Yemen trial delayed after protests

The trial in Yemen of 34 followers of a slain Shia rebel leader has been postponed after defendants loudly denounced the judge, accusing him of being unfair.

    Defendants chanted anti-US and anti-Israeli slogans

    Followers of Hussein Badr Eddin al-Houthi, killed in September, also chanted anti-American and anti-Israeli slogans inside the court on Monday.

    "Death to America, death of Israel," some of the defendants, including a woman, chanted. Others recited verses from the Quran.

    They said the judge had "nothing to do with fairness and objectivity but only serving the ruling regime".

    Defendants were charged with forming a group aimed at destabilising the country and carrying out attacks that led to the death of one person and the injury of 27 others, according to Said al-Aqil, the state prosecutor general, who read out the charges.

    Sedition charge

    They were also accused of plotting assassinations of political and military officials, and planning attacks on intelligence apparatus and the state television building, according to al-Aqil.

    Hussein Badr Eddin al-Houthi was
    killed by government forces

    Al-Houthi was killed after months of battling the government in a remote northern region. 

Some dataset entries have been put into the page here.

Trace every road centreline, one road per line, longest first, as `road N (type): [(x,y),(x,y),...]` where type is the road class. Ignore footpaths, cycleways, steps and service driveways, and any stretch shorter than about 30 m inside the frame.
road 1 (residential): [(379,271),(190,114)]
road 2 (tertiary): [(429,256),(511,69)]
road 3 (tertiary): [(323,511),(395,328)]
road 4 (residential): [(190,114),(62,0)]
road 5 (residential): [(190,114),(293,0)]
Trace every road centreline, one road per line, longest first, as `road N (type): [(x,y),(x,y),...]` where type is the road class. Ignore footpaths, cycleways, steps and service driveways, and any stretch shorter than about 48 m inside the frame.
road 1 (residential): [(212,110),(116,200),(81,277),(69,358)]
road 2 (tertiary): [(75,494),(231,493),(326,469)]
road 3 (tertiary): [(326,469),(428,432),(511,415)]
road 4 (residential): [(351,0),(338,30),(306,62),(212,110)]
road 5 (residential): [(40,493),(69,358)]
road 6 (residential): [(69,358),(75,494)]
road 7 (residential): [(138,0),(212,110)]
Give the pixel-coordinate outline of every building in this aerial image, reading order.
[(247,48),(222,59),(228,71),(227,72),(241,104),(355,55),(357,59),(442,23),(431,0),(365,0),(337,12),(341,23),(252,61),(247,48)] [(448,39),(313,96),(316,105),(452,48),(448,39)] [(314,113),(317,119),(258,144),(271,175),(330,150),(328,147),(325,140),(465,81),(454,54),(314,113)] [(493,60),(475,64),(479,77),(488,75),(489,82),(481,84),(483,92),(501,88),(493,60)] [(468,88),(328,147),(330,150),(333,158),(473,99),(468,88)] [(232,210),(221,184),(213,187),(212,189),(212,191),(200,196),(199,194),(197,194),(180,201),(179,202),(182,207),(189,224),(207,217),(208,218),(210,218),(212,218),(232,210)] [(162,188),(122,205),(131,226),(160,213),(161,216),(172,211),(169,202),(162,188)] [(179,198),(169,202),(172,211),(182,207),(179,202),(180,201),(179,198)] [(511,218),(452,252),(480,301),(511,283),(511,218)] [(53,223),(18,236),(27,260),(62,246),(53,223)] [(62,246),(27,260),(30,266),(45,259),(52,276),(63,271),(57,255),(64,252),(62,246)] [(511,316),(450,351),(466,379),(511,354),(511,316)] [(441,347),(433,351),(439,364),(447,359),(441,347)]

    The government accused him of sedition, attacking government buildings and security forces, forming an illegal armed group and inciting people not to pay taxes.
     
    Al-Houthi, a one-time political aspirant in his early 50s, has wide religious and tribal backing in the impoverished country and has long opposed the government's pro-American policies.

    His fierce anti-US positions - fomented through mosque speeches and demonstrations - had caused problems for Yemen's government, which turned to the United States for military training and assistance to safeguard its borders from infiltration by rebels.